### Source data:
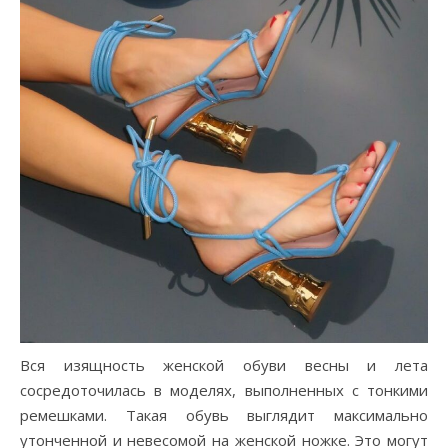
Вся изящность женской обуви весны и лета
сосредоточилась в моделях, выполненных с тонкими
ремешками. Такая обувь выглядит максимально
утонченной и невесомой на женской ножке. Это могут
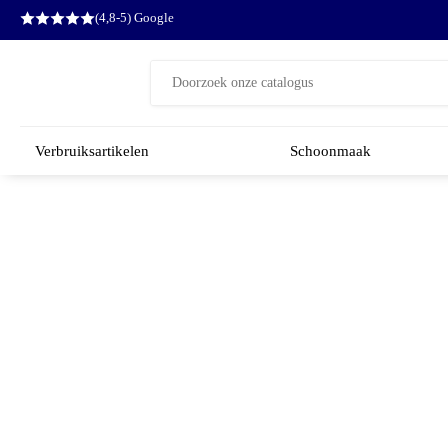
(4,8-5) Google
Zoeken
naar:
Verbruiksartikelen
Schoonmaak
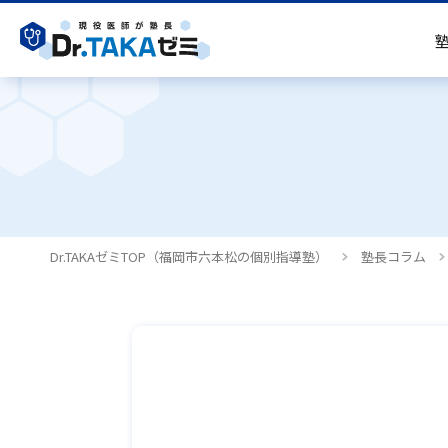
塾長挨拶
高校生コース
教室案内・アクセス
よくあるご質問
既卒生はDr.TAKAゼミ医学部予備校
採用情報
Dr.TAKAゼミTOP（福岡市六本松の個別指導塾）
塾長コラム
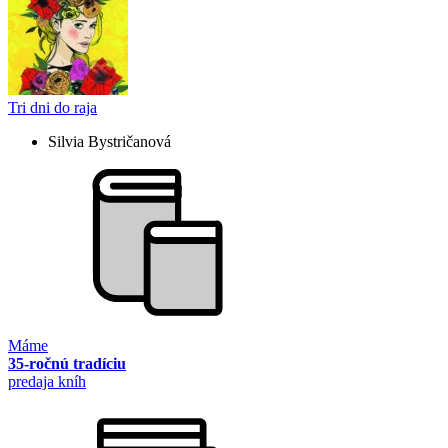
Tri dni do raja
Silvia Bystričanová
Máme
35-ročnú tradíciu
predaja kníh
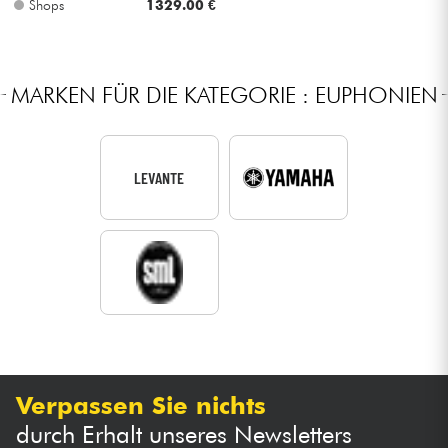
Shops
1329.00 €
Kabel & Zubehöre
MARKEN FÜR DIE KATEGORIE : EUPHONIEN
HiFi
Bundle
LEVANTE
Sehen Sie sich unsere Marken an
Verpassen Sie nichts
durch Erhalt unseres Newsletters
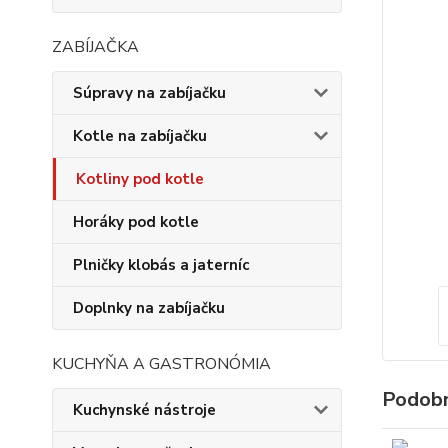
ZABÍJAČKA
Súpravy na zabíjačku
Kotle na zabíjačku
Kotliny pod kotle
Horáky pod kotle
Plničky klobás a jaterníc
Doplnky na zabíjačku
KUCHYŇA A GASTRONÓMIA
Podobn
Kuchynské nástroje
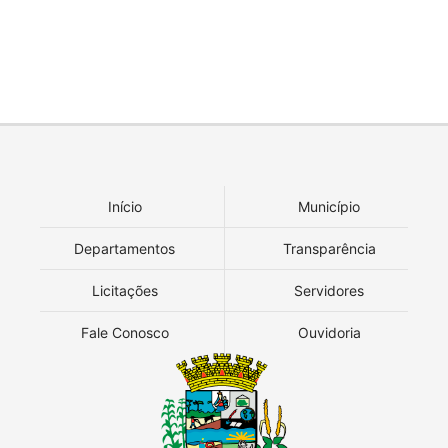
Início
Município
Departamentos
Transparência
Licitações
Servidores
Fale Conosco
Ouvidoria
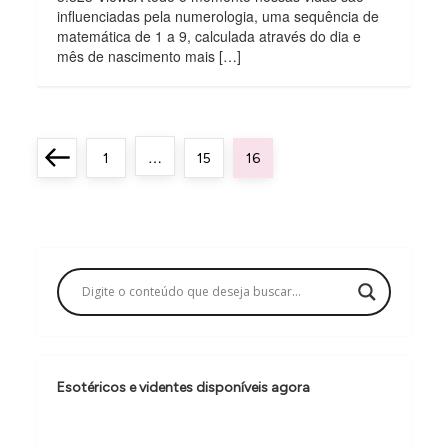
influenciadas pela numerologia, uma sequência de
matemática de 1 a 9, calculada através do dia e
mês de nascimento mais […]
P
…
Previous
Page
Page
Page
1
15
16
a
page
g
i
n
a
ç
ã
Esotéricos e videntes disponíveis agora
o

### YOUR GOAL:
From the data above, select each line in which the word "zabíjačku" appears, and copy those lines out.

### PROBLEM SOLUTION:
Súpravy na zabíjačku
Kotle na zabíjačku
Doplnky na zabíjačku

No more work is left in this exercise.